PROBLEM TO SOLVE: If a record below holds a picture, drop the picture and restate everything else word for word.

───── TASK DATA ─────

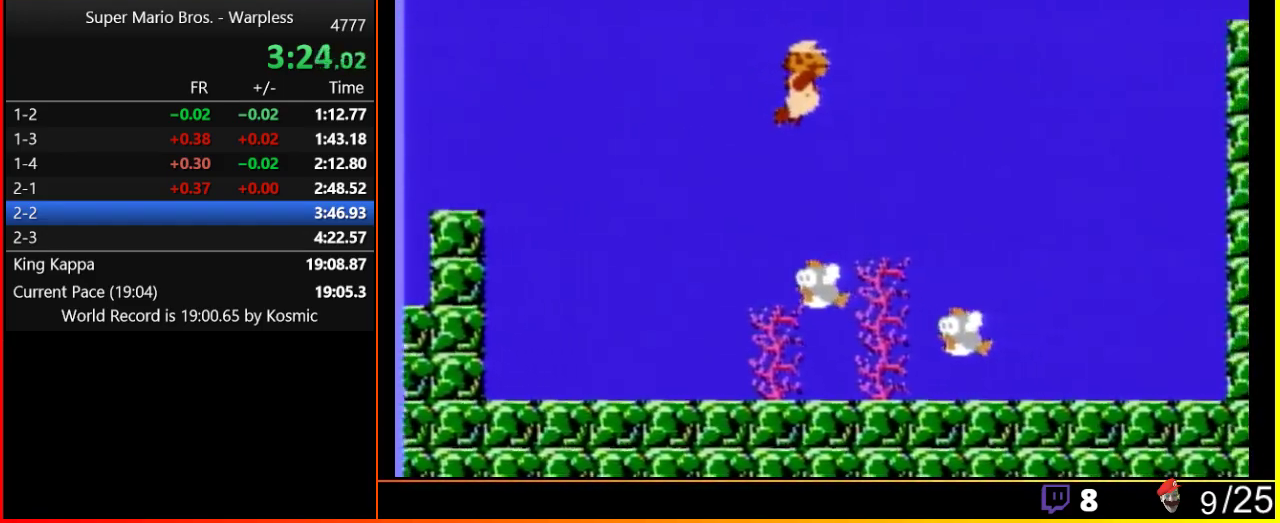
{"buttons": ["DPAD_RIGHT"], "events": [[383, "A", "down"], [450, "A", "up"]]}
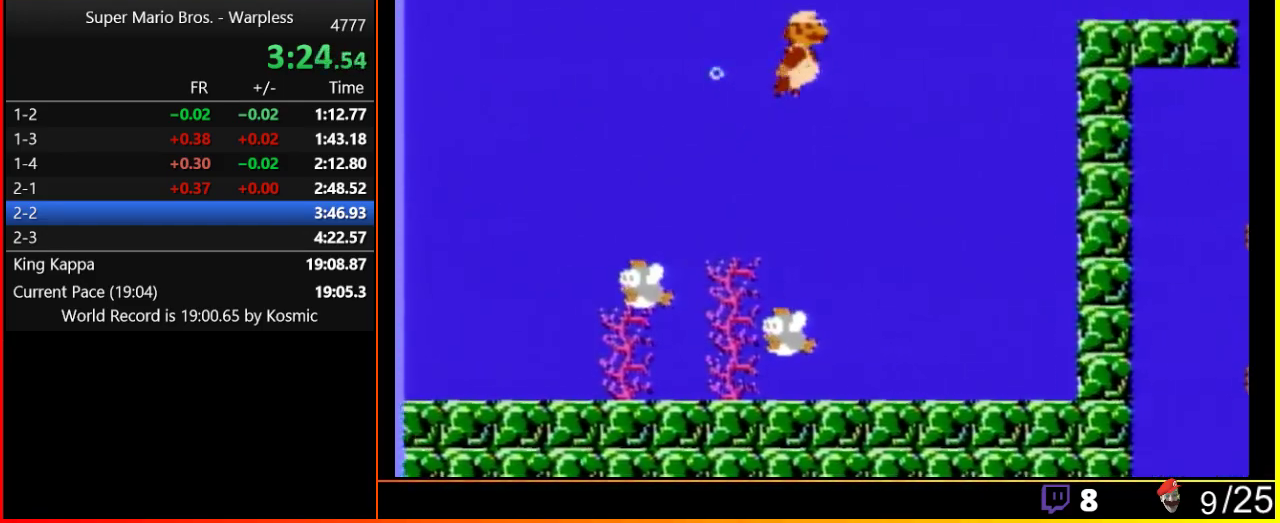
{"buttons": ["A", "DPAD_RIGHT"], "events": [[100, "A", "down"], [150, "A", "up"], [300, "A", "down"], [383, "A", "up"], [500, "A", "down"]]}
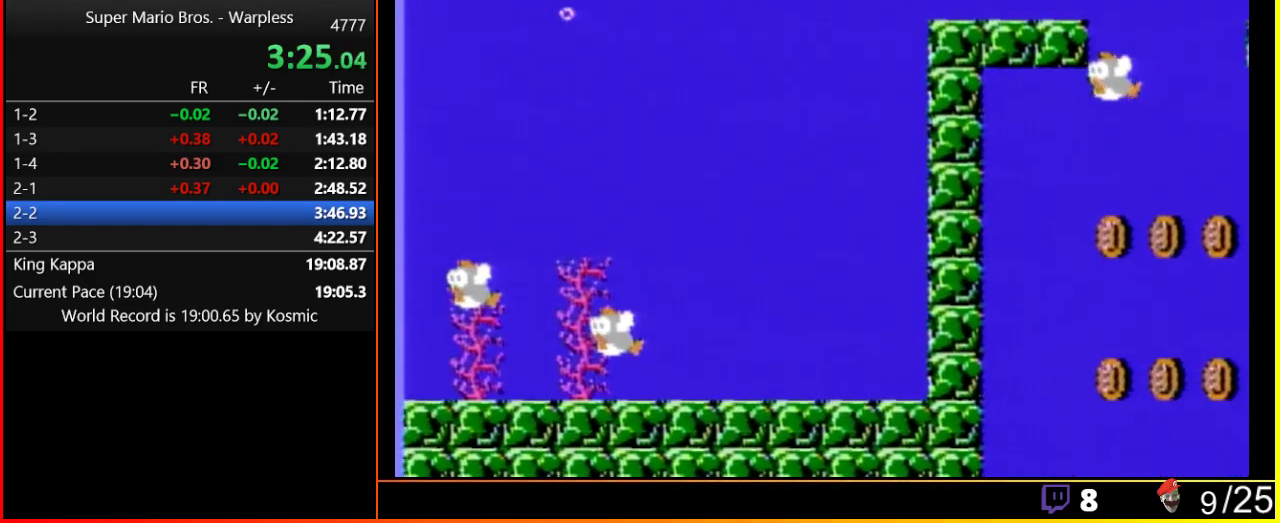
{"buttons": ["DPAD_RIGHT"], "events": [[100, "A", "up"], [333, "B", "down"], [400, "B", "up"]]}
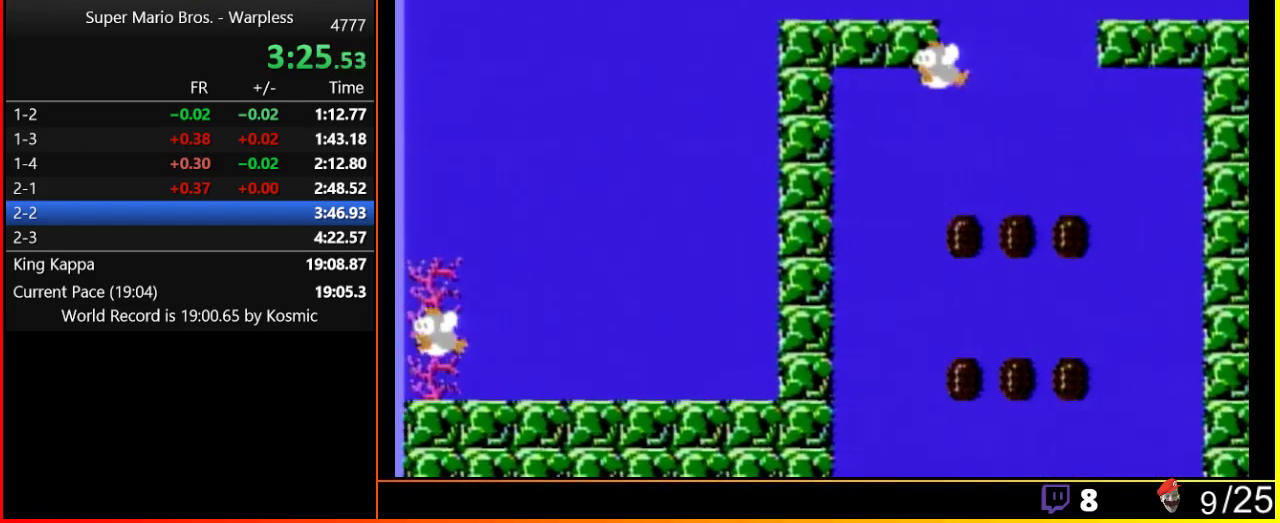
{"buttons": ["DPAD_RIGHT"], "events": [[333, "A", "down"], [450, "A", "up"]]}
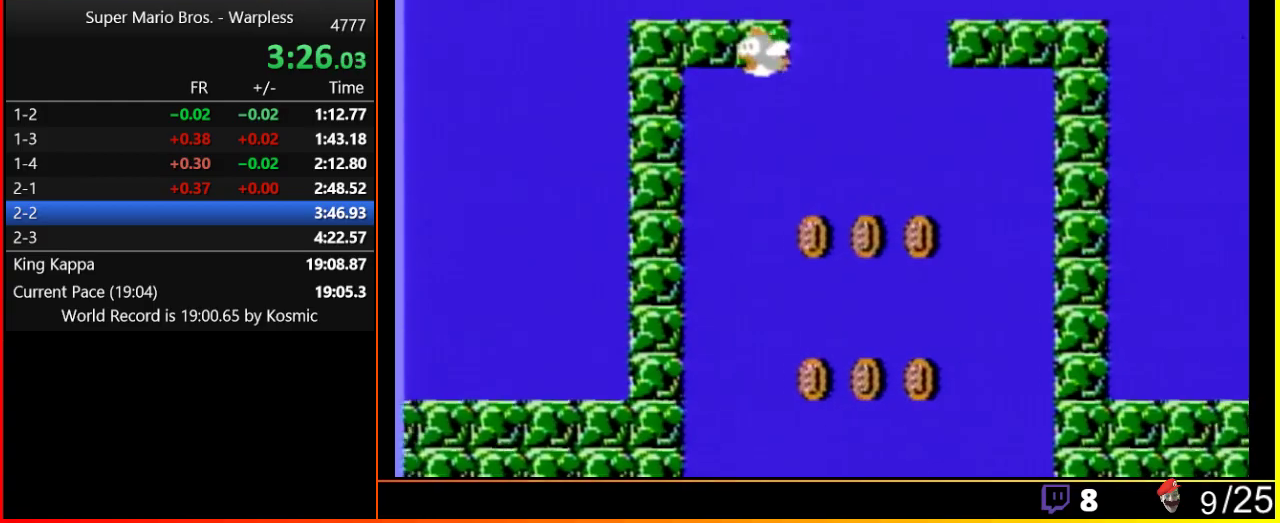
{"buttons": ["DPAD_RIGHT"], "events": [[267, "A", "down"], [367, "A", "up"]]}
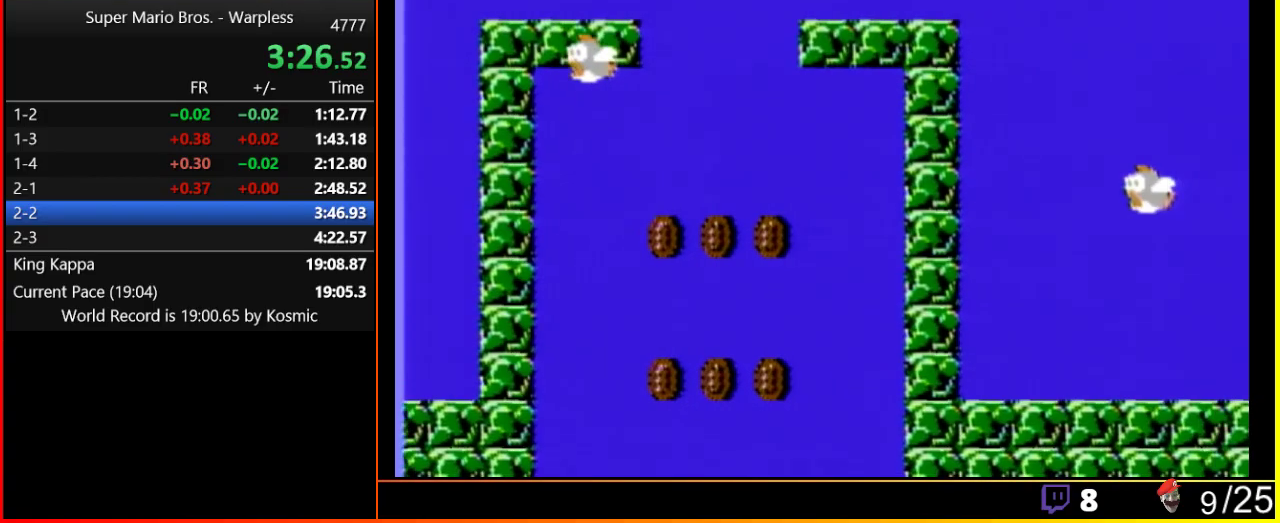
{"buttons": ["A", "DPAD_RIGHT"], "events": [[50, "A", "down"], [150, "A", "up"], [400, "A", "down"]]}
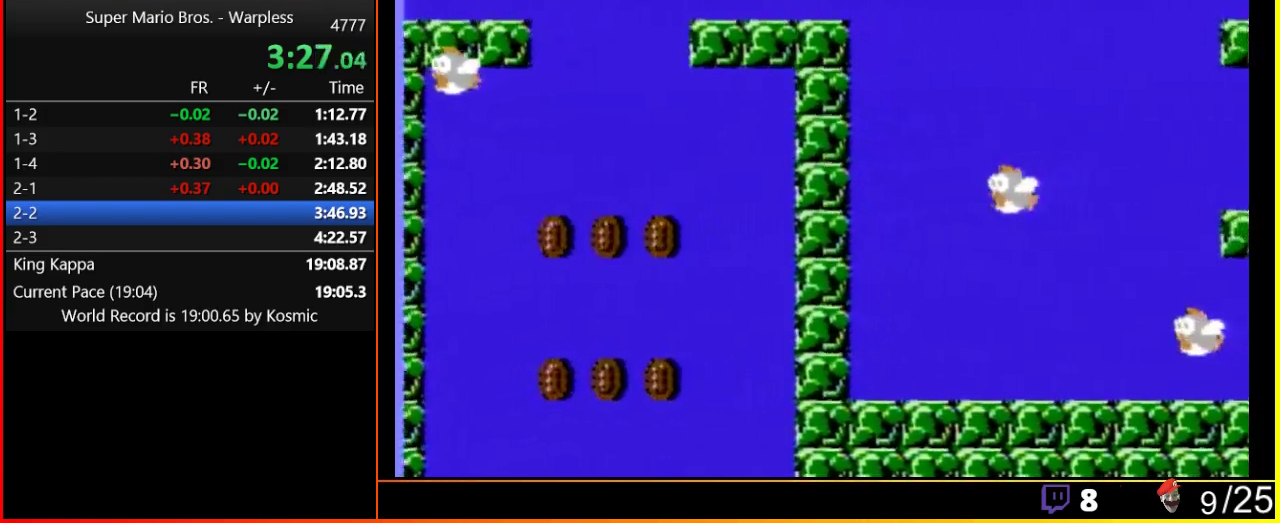
{"buttons": ["DPAD_RIGHT"], "events": [[17, "A", "up"], [167, "A", "down"], [267, "A", "up"]]}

─────

COMPLETED TASK:
{"buttons": ["DPAD_RIGHT"], "events": [[383, "A", "down"], [450, "A", "up"]]}
{"buttons": ["A", "DPAD_RIGHT"], "events": [[100, "A", "down"], [150, "A", "up"], [300, "A", "down"], [383, "A", "up"], [500, "A", "down"]]}
{"buttons": ["DPAD_RIGHT"], "events": [[100, "A", "up"], [333, "B", "down"], [400, "B", "up"]]}
{"buttons": ["DPAD_RIGHT"], "events": [[333, "A", "down"], [450, "A", "up"]]}
{"buttons": ["DPAD_RIGHT"], "events": [[267, "A", "down"], [367, "A", "up"]]}
{"buttons": ["A", "DPAD_RIGHT"], "events": [[50, "A", "down"], [150, "A", "up"], [400, "A", "down"]]}
{"buttons": ["DPAD_RIGHT"], "events": [[17, "A", "up"], [167, "A", "down"], [267, "A", "up"]]}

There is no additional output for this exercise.